In 20130404 WD: dictionary Composition { readonly attribute Node text; readonly attribute Range caret; };
In Microsoft's proposal https://dvcs.w3.org/hg/ime-api/raw-file/default/proposals/IMEProposal.html
interface InputMethodContext : EventTarget { ... readonly attribute DOMString compositionText; readonly attribute unsigned long compositionStartOffset; readonly attribute unsigned long compositionEndOffset; .... };
The rationale for this is " For composition dictionary in current proposal, we can see exposing IME clauses as child nodes of text node, and making them real DOM nodes with styles being useful for a JS-based IME as the IME needs to tell the web application how to render the composition, but if JS IME is not a goal, is there any other scenarios that will benefit from this? If not, how about a simple design that expose the text being composed as DOMString?

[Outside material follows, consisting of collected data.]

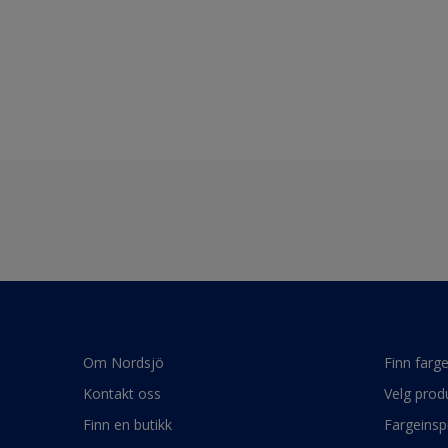
Om Nordsjö
Finn farg
Kontakt oss
Velg prod
Finn en butikk
Fargeinsp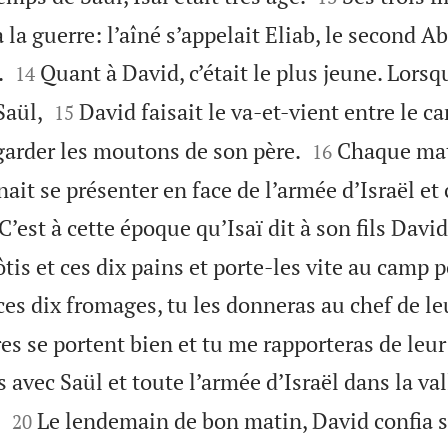
 la guerre: l’aîné s’appelait Eliab, le second A


.
Quant à David, c’était le plus jeune. Lorsqu
14


Saül,
David faisait le va-et-vient entre le c
15


arder les moutons de son père.
Chaque mat
16
enait se présenter en face de l’armée d’Israël et
C’est à cette époque qu’Isaï dit à son fils Davi
tis et ces dix pains et porte-les vite au camp p
es dix fromages, tu les donneras au chef de leur
ères se portent bien et tu me rapporteras de leur
s avec Saül et toute l’armée d’Israël dans la va


.
Le lendemain de bon matin, David confia 
20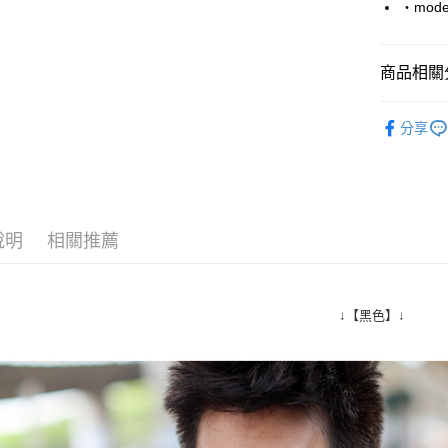
‧mode
Google Pa
AFTEE先
商品相關分
相關說明
【關於「A
■ 墨 鏡、眼
ATM付款
AFTEE
分享
便利好安
人氣商品
１．簡單
２．便利
運送方式
３．安心
全家付款
【「AFT
說明
相關推薦
每筆NT$8
１．於結帳
付」結帳
先付款後
２．訂單
３．收到繳
每筆NT$8
↓【黑色】↓
／ATM／
※ 請注意
7-11付款
絡購買商品
先享後付
每筆NT$8
※ 交易是
是否繳費成
先付款後7
付客戶支
每筆NT$8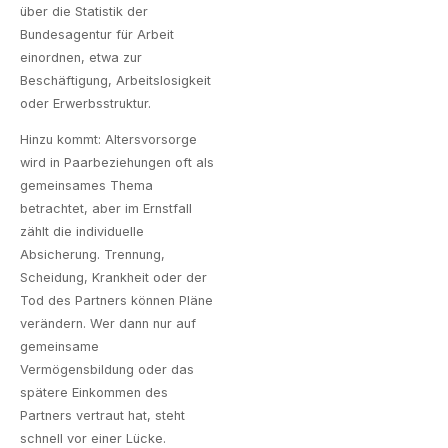
über die
Statistik der
Bundesagentur für Arbeit
einordnen, etwa zur
Beschäftigung, Arbeitslosigkeit
oder Erwerbsstruktur.
Hinzu kommt: Altersvorsorge
wird in Paarbeziehungen oft als
gemeinsames Thema
betrachtet, aber im Ernstfall
zählt die individuelle
Absicherung. Trennung,
Scheidung, Krankheit oder der
Tod des Partners können Pläne
verändern. Wer dann nur auf
gemeinsame
Vermögensbildung oder das
spätere Einkommen des
Partners vertraut hat, steht
schnell vor einer Lücke.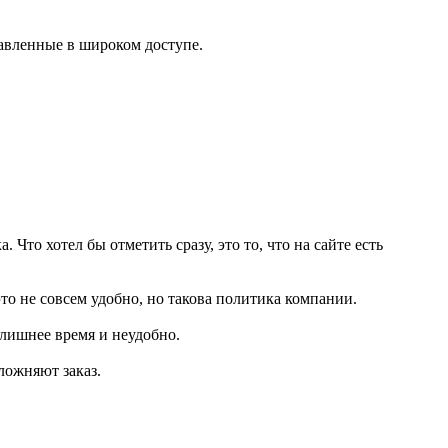
тавленные в широком доступе.
Что хотел бы отметить сразу, это то, что на сайте есть
это не совсем удобно, но такова политика компании.
 лишнее время и неудобно.
ложняют заказ.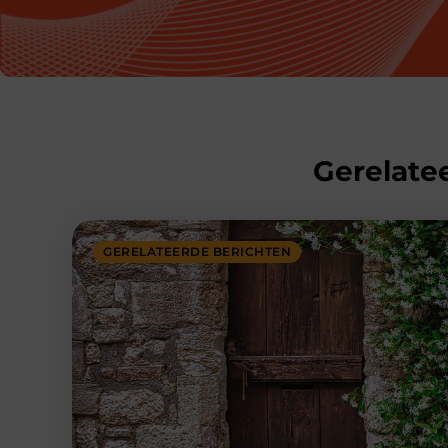
Gerelatee
GERELATEERDE BERICHTEN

For caret range, if it’s for enabling JS-based IME, then exposing the caret ranges of IME clauses is helpful, but if it’s not for JS IME, is there any other usage? We understand that web applications want to know about the whole string of the tentative composition, but we are not sure in which case they want to know how the whole tentative composition string is divided into several parts. Another issue is that the range type only tells the start and end offsets of the composition from its immediate parent. Web application usually wants to know the offset from the beginning of the text field so that it could combine the composition alternate with the text before it to create a full text string. But the beginning of the text field can be up in the parent tree if it’s a contentEditable element and requires JavaScript code to trace up in the parent tree to get the right offset.
So instead of a dictionary type for composition, we suggest compositionText, compositionStartOffset and compositionEndOffset as a simpler design. Please let us know if you have scenarios that need to be the other way."